Scruffy growled. Before anyone else could move, he leapt forward, making swiftly for the Doberman. He lunged at the Doberman, teeth bared. Dodging smoothly, the Doberman pinned Scruffy, wriggling, to the ground.
“Scruffy!” I cried. Without thinking, I ran after him.
“John!” Mary cried. She started after me, but Reuben held her back.
Scruffy had escaped his detainment and sunk his teeth into the Doberman’s neck. The Doberman, unable to reach Scruffy with his fatal horn, thrashed, trying to shake off the German shepherd.
At this point, the Rottweiler showed up. He had taken to the air with his gliding wings, and now dove from near the high ceiling toward the ground, wings folded neatly, honing in on his target and speeding toward it like a furred torpedo.

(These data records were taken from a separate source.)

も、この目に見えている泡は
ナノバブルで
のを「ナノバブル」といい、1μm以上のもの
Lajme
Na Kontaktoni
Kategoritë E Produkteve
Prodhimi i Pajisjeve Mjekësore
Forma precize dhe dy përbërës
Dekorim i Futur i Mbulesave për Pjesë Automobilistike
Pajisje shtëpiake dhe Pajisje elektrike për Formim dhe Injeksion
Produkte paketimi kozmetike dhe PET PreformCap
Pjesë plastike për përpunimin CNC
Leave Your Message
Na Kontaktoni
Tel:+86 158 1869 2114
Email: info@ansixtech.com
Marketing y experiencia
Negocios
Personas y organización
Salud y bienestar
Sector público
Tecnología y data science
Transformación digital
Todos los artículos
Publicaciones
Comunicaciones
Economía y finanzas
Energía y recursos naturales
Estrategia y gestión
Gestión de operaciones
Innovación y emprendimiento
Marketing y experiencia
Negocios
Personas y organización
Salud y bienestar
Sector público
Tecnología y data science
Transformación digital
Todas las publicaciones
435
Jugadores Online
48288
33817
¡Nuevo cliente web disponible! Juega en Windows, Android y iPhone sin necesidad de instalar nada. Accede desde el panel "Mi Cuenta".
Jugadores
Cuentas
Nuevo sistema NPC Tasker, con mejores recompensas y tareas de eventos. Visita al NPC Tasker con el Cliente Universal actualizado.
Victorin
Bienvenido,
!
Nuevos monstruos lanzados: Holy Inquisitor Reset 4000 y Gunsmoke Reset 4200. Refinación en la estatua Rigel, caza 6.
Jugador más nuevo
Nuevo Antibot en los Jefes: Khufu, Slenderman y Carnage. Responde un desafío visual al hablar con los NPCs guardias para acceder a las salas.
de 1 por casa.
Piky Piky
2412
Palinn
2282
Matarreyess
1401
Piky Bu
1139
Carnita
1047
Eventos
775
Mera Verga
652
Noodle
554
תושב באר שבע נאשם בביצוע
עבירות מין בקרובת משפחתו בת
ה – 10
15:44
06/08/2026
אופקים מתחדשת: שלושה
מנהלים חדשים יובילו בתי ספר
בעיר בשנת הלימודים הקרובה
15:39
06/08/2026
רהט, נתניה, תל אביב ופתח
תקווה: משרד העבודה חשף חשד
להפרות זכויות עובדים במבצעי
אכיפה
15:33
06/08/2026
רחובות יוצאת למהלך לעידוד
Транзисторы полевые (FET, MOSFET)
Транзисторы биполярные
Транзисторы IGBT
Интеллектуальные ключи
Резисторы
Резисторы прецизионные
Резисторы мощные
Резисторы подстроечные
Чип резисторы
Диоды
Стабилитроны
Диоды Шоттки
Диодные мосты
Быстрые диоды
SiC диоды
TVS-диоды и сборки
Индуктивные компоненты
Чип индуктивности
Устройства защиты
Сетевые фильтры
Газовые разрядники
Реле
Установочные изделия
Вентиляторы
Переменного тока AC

Scruffy, rather than trying to get out of the way, detached his fangs from the Doberman’s tough skin and jumped up to meet the Rottweiler, about five feet higher into the air than I would ever have thought he could.
“Enough!” commanded Blackwater. The Rottweiler pulled cleanly out of the dive, swooping back up toward the ceiling. Before anyone could blink, Blackwater had pressed a button on his machine. In midair, Scruffy’s muscles loosened. As his body came to the end of the arc it had started, his legs folded under him, and he fell, without any control, landing to slide across the smooth floor and stop at my feet.
Blackwater smiled.
“SCRUFFY!” I screamed. I lifted his head off the floor carefully with a hand, stuttering, “Scruffy, Scruffy, please don’t die on me, you were one of the best friends I’ve ever had and I don’t... I can’t let you die!” A tear leaked from my eye and splattered in his fur.
He slowly opened an eye. “I’m not... dead yet,” he said hoarsely, attempting a weak smile. “And I won’t be. We’ll carry on... right, Marker?”
“Yeah,” I said softly. “We will, we will, I know it.”
He seemed satisfied with this answer. He managed a real smile this time. “Yeah,” he agreed quietly. His open eye closed.
I stayed with him the next few minutes, scratching his ears, whispering to him whatever nonsense came to my mind, hoping it would take our minds off things. It didn’t, of course, but it was almost like old times, but for the quaver in my voice. He said nothing, only listened attentively like he always had before he opened himself to me.
Eventually, I embraced him gently, and he passed away in my arms. I lay him carefully back down on the floor and stroked his back one last time, looking at him sadly. He appeared for all the world like any other dead dog.